Laisse courir les mots écourtant les moments dépassant la mesure.
Mais prolongeant le temps et plongeant en toi-même referme tes blessures.
Ta vie n'est pas un songe et pas plus un mensonge dont les tristes images
Ne sont qu'égratignures gratuites et sans injures ; elle n'est pas un nuage
Que le vent poussera, enlevant la poussière quand passera l'orage,
Ni un boulier du temps pour un compte à rebours, ôtant le jour en cours,
Mais un mélange étrange où s'engrangent, incertains et lointains, les contours
De possibles demains et d'éternels retours. Si tu crois à l'amour,
Recherche ton bonheur : choisis ce qui demeure, refais-en la lecture,
Invente ton futur en écrivant souvent ; devant ta signature
Précise que le vent du poète en sursis se lève par nature.

Semer les mots au vent en laissant se mêler les sons purs et cassants
C'est s'offrir d'écouter les chansons cumulées de son cœur et du sang
S'écoulant par ses veines où les rimes résonnent, sonnets retentissants.

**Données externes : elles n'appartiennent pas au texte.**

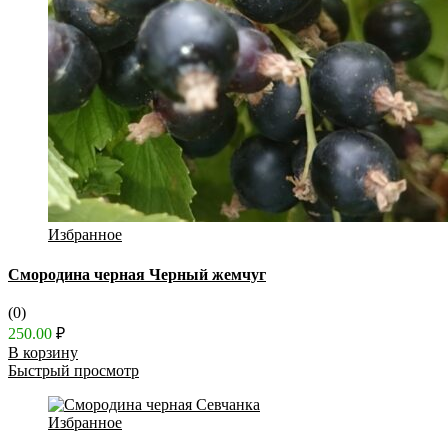
Избранное
Смородина черная Черный жемчуг
(0)
250.00
₽
В корзину
Быстрый просмотр
Избранное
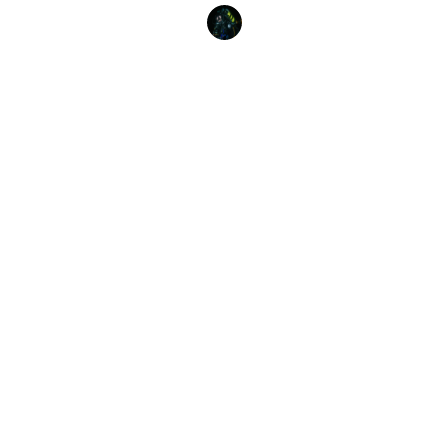
Ross Mclaren
10 novembre 2025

Oser poser les vers de poèmes perçant doutes et meurtrissures
Lorsque les perce-neige annonçant le printemps tempèrent les morsures
C'est désirer goûter les saveurs de la muse qui soulage et rassure.
Alors sans plus attendre, sans déverser tes larmes, fouille dans un tiroir,
Prends un crayon et vite écris le nom que tu lis en premier ce soir,
Ce nom, n'importe quoi, « porte » ou bien « Québécois », amorce ton histoire
Et la suite vient seule, évidente poursuite d'un rêve inachevé,
L'invention d'un futur empruntant les leçons du passé retrouvé
Conservé dans le vent d'un poète en sursis survivant relevé.